Ucindami Mafeni worked with Fiona Burlig, assistant professor at Harris Public Policy, on two projects. He first estimated the effect of temperature exposure on the water usage of agricultural groundwater consumers. He then estimated the price elasticity of demand for groundwater consumption. After leaving EPIC, Ucindami will be joining Oxera Consulting LLP as an analyst for the Data Science and Econometrics Center of Excellence.
“While my predoc has had to be fully remote due to COVID, my time at EPIC has allowed me to develop the skills required to carry out academic research. I have learned how to manage, clean and analyze large scale datasets, and how to illustrate and communicate my findings to an academic audience. But most importantly, I have been able to interact and form connections with other aspiring academics from all walks of life even while being thousands of miles away. My relationship with my supervisor has been stellar, as I felt like she was rooting for me every step of the way. There has not been a day where I regretted joining EPIC, and I doubt the day will ever come.”
Garrison Schlauch worked with Fiona Burlig, an assistant professor at the Harris School of Public Policy, on projects studying the effects of government policies in developing countries on health, wellbeing, and consumption. Garrison will be joining the PhD program in Agricultural and Resource Economics at University of California, Berkeley in the fall.
“Working at EPIC has improved my understanding of how to formulate and pursue research topics in environmental and public economics. I am grateful to Professor Burlig and the EPIC community for their guidance and support throughout my time here. I feel well prepared to pursue a PhD and future career in research.”
Kit Schwartz spent her time at EPIC working on estimating the social cost of carbon with the Climate Impact Lab. For her next career move, Kit will be heading back to her hometown of Vancouver to start medical school.
“I feel so privileged to have worked with the incredible CIL team on one of the biggest policy issues we’re facing today. My research skills have improved hugely over the past couple years, and I hope to use what I’ve learned when embarking on clinical research during my next degree.”
While at EPIC, Jared Stolove worked with EPIC Director Michael Greenstone on the demand for electricity in developing countries, the social cost of carbon, and air pollution regulation. In the fall, Jared will pursue a PhD in Economics at Yale University.

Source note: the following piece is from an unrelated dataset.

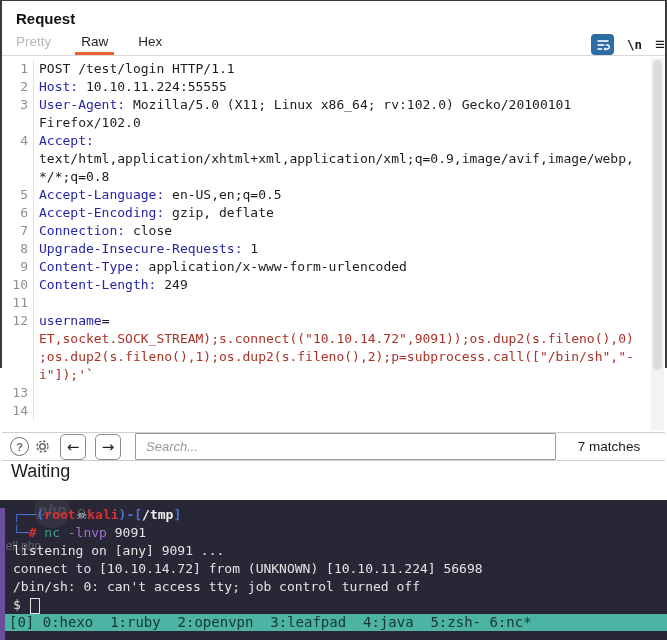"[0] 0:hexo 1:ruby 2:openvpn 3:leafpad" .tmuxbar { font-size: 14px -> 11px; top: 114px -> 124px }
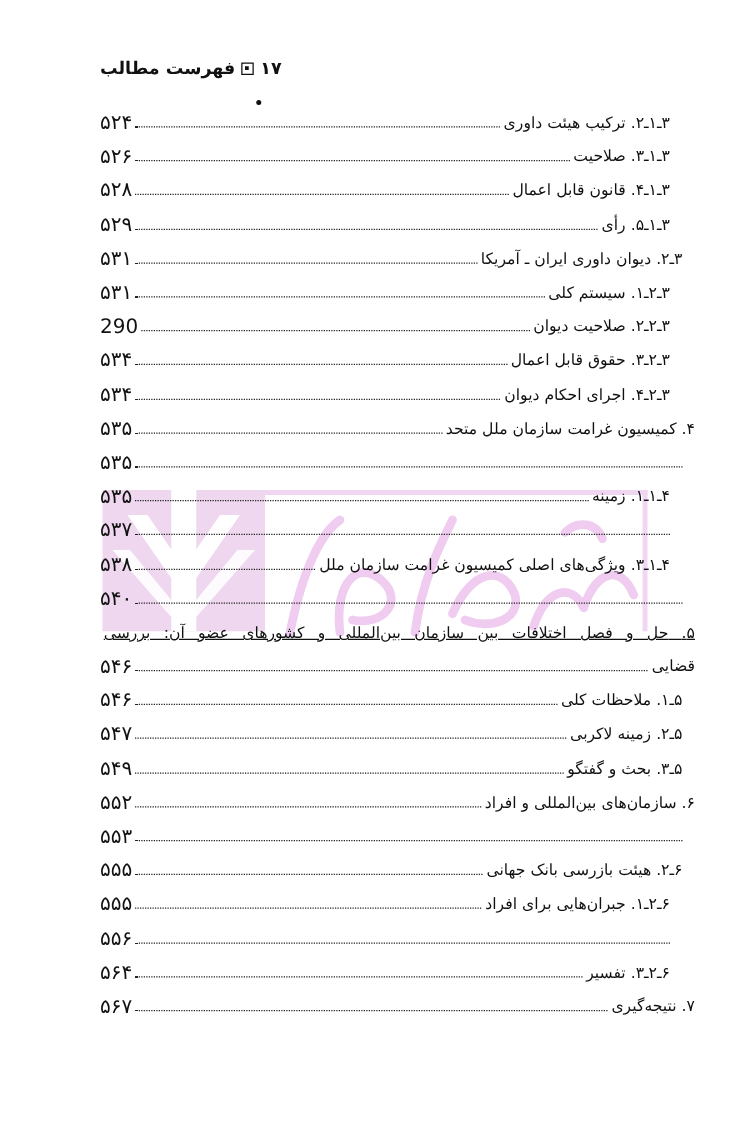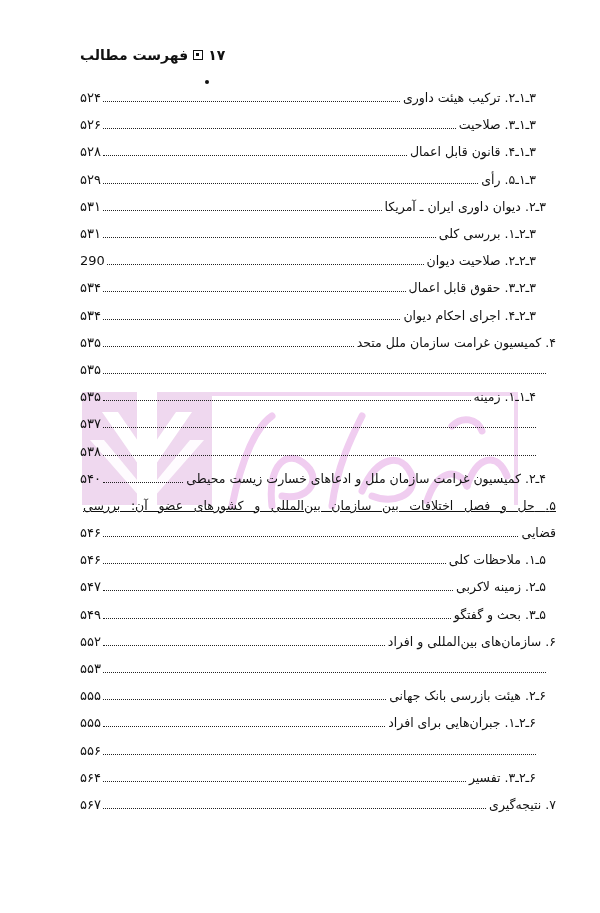"۵۲۴" .row .page { font-size: 13px -> 16px }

“EPIC has provided me with a community of friends and mentors who share my passion for using economics to address important social issues. Through my experiences at EPIC, I’ve developed skills in data analysis, economic modeling, and policy communication, which will serve me well in graduate school and beyond.”
Jinglin Yang worked with EPIC Director Michael Greenstone on projects related to air pollution, marine conservation, and energy markets. In the fall, Jinglin will be joining the PhD program in Economics at the University of California, Berkeley.
“My time at EPIC has allowed me to earn hands-on experience of projects at different stages. I leave EPIC after two years with a deeper understanding of economic research methods and a clearer idea of the types of questions I want to pursue in the future. I am grateful for Professor Greenstone’s guidance and support during the past two years. I also cherish the time spent with my amazing colleagues here.”